Abstract
Building Blocks: State, Citizenship, and the Transformation of Child Health in the Late Ottoman and Early Republican Turkey
This paper examines the development of children’s healthcare in the late Ottoman and early Turkish Republican history (1850s through 1940s) at the intersection of citizenship and nation-building by paying particular attention to the increasing efforts to redefine relationships between children’s and women’s health and state by governing their bodies.

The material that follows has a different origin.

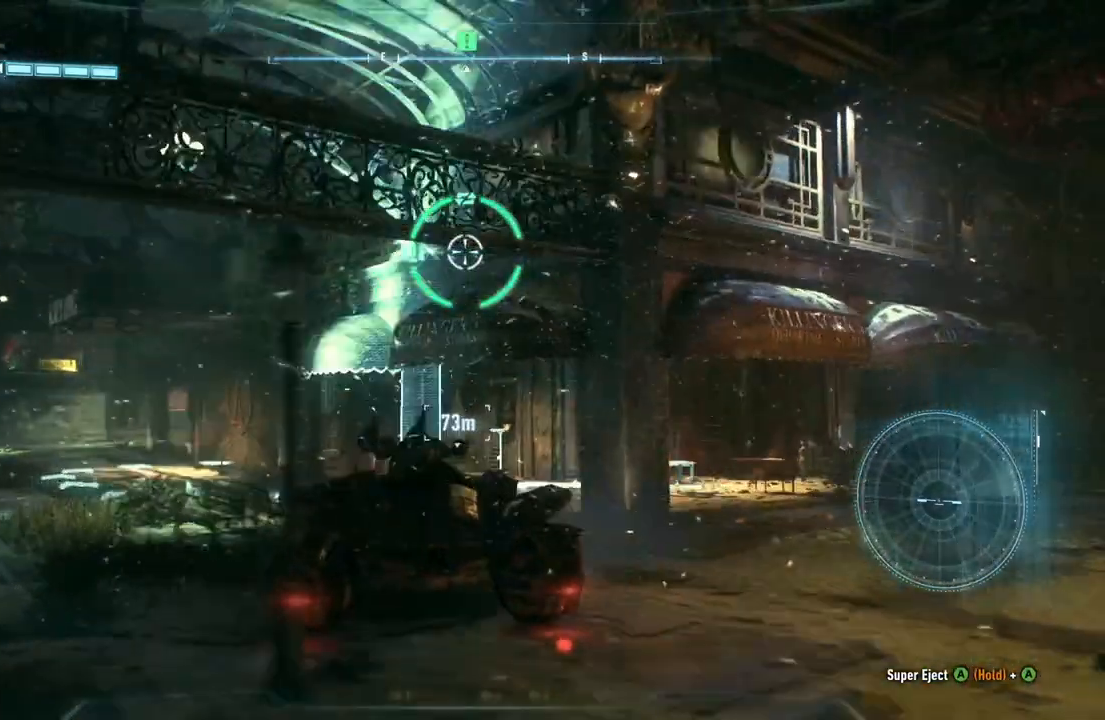
{"buttons": ["L2"], "left_stick": "up-left", "right_stick": "up-right", "events": []}
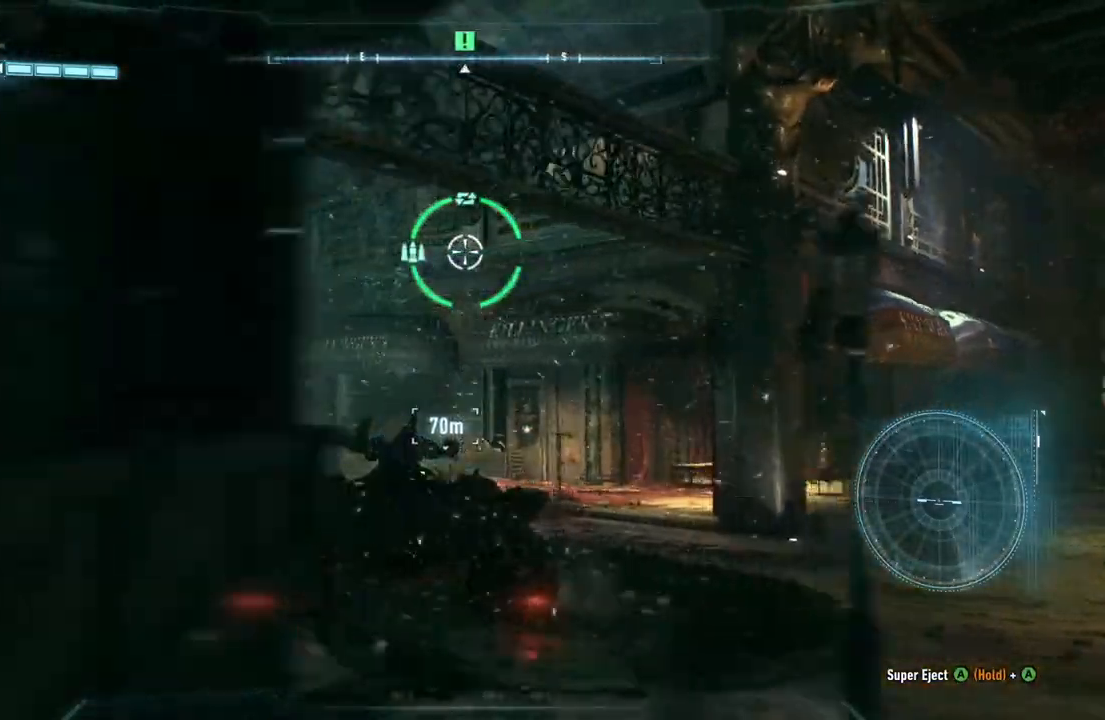
{"buttons": ["L2"], "left_stick": "up-left", "right_stick": "center", "events": [[267, "right_stick", "center"]]}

Based on archival documents, as well as medical treatises, and pamphlets from the period, this research underscores the role of the trans-imperial intermediaries in the medical knowledge creation and transfer. It sheds light on the late Ottoman and early Turkish Republican physicians’ efforts to eliminate inequalities in the healthcare system by expanding accessibility and specialization. The pioneering physicians such as Besim Ömer Pasha (known as Besim Ömer Akalın in the Republican period) underlined the need for the “democratization of medicine” and initiated the developments that led to specialization in children’s healthcare, which later evolved into modern pediatrics. Tracing the early phases of the development of comprehensive pediatric care, this paper focuses on various aspects of the modernization processes in medicine in the period between the 1850s to 1940s. It also addresses healthcare professionals’ entanglements with biopolitics via population control and designing desired citizens from infancy onward by way of engineering and/or correcting children’s behavior.
Many traditional medical practices that are related to childbirth, children’s health, and child behavior underwent substantial changes in this transitional period. This paper also contextualizes the genesis of Ottoman/Turkish pediatrics with an eye on the developments in European and American medical models during the same period.